Coppens Alexandre, Zahr Noël, Chommeloux Juliette, Bleibtreu Alexandre, Hekimian Guillaume, Pineton de Chambrun Marc, LeFevre Lucie, Schmidt Matthieu, Robert Jérôme, Junot Helga, Combes Alain, Luyt Charles-Edouard
Médecine Intensive Réanimation, Institut de Cardiologie, Groupe Hospitalier Pitié-Salpêtrière, Assistance Publique-Hôpitaux de Paris, Sorbonne-Université, Hôpital Pitié-Salpêtrière, Paris, France.
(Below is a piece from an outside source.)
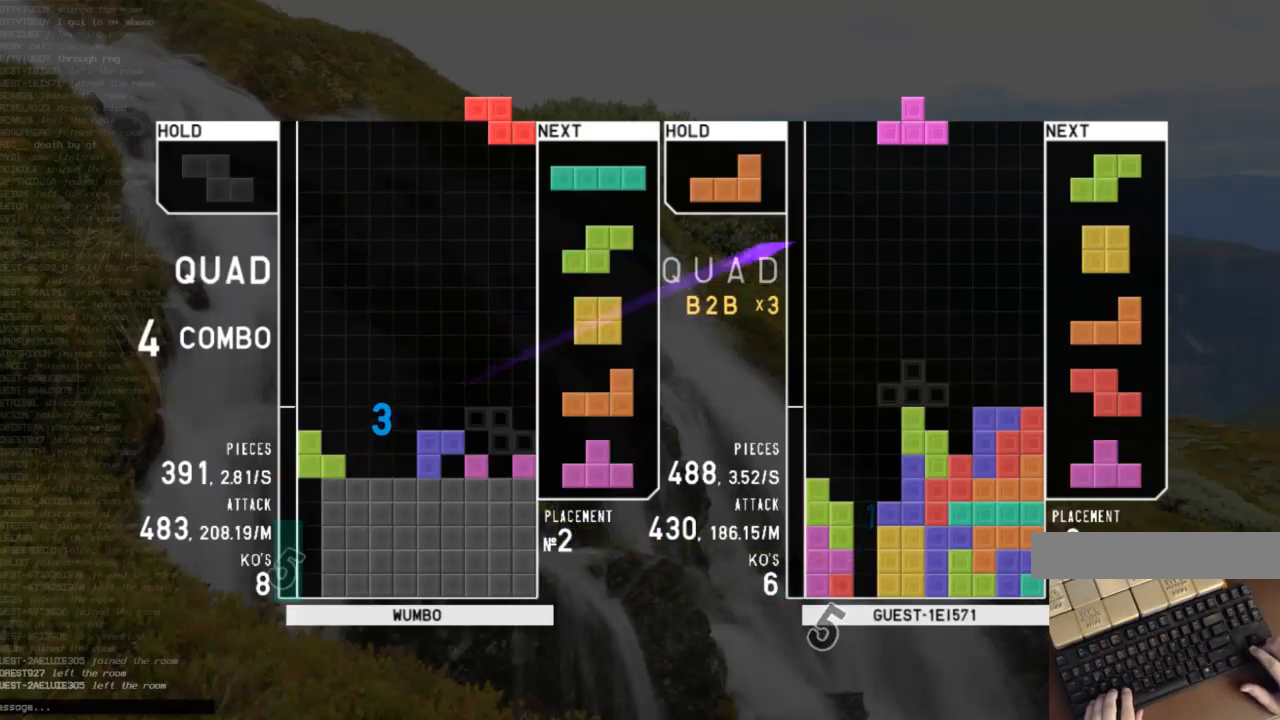
{"keys": ["down", "z"], "events": [[33, "c", "up"], [33, "x", "down"], [67, "down", "down"], [133, "x", "up"], [167, "down", "up"], [267, "c", "down"], [367, "c", "up"], [400, "right", "up"], [467, "z", "down"], [500, "down", "down"]]}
AP-HP Sorbonne Université, Pitié-Salpêtrière Hospital, Department of Pharmacology, CIC-1901, Pharmacokinetics and Therapeutic Drug Monitoring Unit, UMR-S 1166, F-75013 Paris, France.
Int J Antimicrob Agents. 2023 Apr;61(4):106765. doi: 10.1016/j.ijantimicag.2023.106765. Epub 2023 Feb 18.
Due to its bacteriological spectrum and efficacy in skin and soft tissue infections, ceftobiprole may be of interest for extracorporeal membrane oxygenation (ECMO) cannula-related infection. It is unknown whether ceftobiprole pharmacokinetics (PK) are changed by ECMO.
A retrospective monocentric cohort study was performed of 35 patients with suspected ECMO-related cannula infections (28 on ECMO, seven after ECMO removal), who received ceftobiprole as empiric treatment and had ceftobiprole blood levels measured at trough, peak and CT50 (50% of the dosing interval). Ceftobiprole blood levels of the 28 patients on ECMO were compared with those of the seven patients without ECMO. Factors associated with low ceftobiprole trough levels were also explored.
Among the 35 patients included, 29 had a confirmed cannula-related infection and 48 pathogens were isolated. Ceftobiprole MIC was determined in 29 of these 48, and 23 (79%) were susceptible to ceftobiprole. Ceftobiprole blood levels (at trough, peak and CT50) were similar in ECMO and non-ECMO patients. Moreover, in patients whose pathogens responsible for infection were susceptible to ceftobiprole, 94% had a ceftobiprole trough level above the MIC. Ceftobiprole blood levels were decreased in patients with acute renal failure requiring renal replacement therapy (RRT) and in those with increased renal clearance (defined as creatinine clearance > 130 mL/min), independent of ECMO. No other factor was associated with modification of ceftobiprole PK/pharmacodynamics (PK/PD).
The ceftobiprole PK/PD was no different in patients during ECMO or after its withdrawal. Factors associated with decreased ceftobiprole blood levels were patients requiring RRT and those with increased renal clearance.
由于头孢托罗的抗菌谱及其在皮肤和软组织感染中的疗效,其可能对体外膜肺氧合(ECMO)插管相关感染有治疗价值。目前尚不清楚ECMO是否会改变头孢托罗的药代动力学(PK)。
对35例疑似ECMO相关插管感染患者进行了一项回顾性单中心队列研究(28例在ECMO治疗期间,7例在拔除ECMO后),这些患者接受头孢托罗作为经验性治疗,并在谷值、峰值和CT50(给药间隔的50%)时测定了头孢托罗血药浓度。将28例接受ECMO治疗患者的头孢托罗血药浓度与7例未接受ECMO治疗患者的血药浓度进行比较。还探讨了与头孢托罗谷值水平低相关的因素。
在纳入的35例患者中,29例确诊为插管相关感染,分离出48种病原体。在这48种病原体中的29种测定了头孢托罗的最低抑菌浓度(MIC),其中23种(79%)对头孢托罗敏感。ECMO患者和非ECMO患者的头孢托罗血药浓度(谷值、峰值和CT50)相似。此外,在感染病原体对头孢托罗敏感的患者中,94%的患者头孢托罗谷值水平高于MIC。需要肾脏替代治疗(RRT)的急性肾衰竭患者和肾清除率增加(定义为肌酐清除率>130 mL/min)的患者,其头孢托罗血药浓度降低,且与ECMO无关。没有其他因素与头孢托罗的药代动力学/药效学(PK/PD)改变相关。
ECMO期间或撤机后患者的头孢托罗PK/PD没有差异。与头孢托罗血药浓度降低相关的因素是需要RRT的患者和肾清除率增加的患者。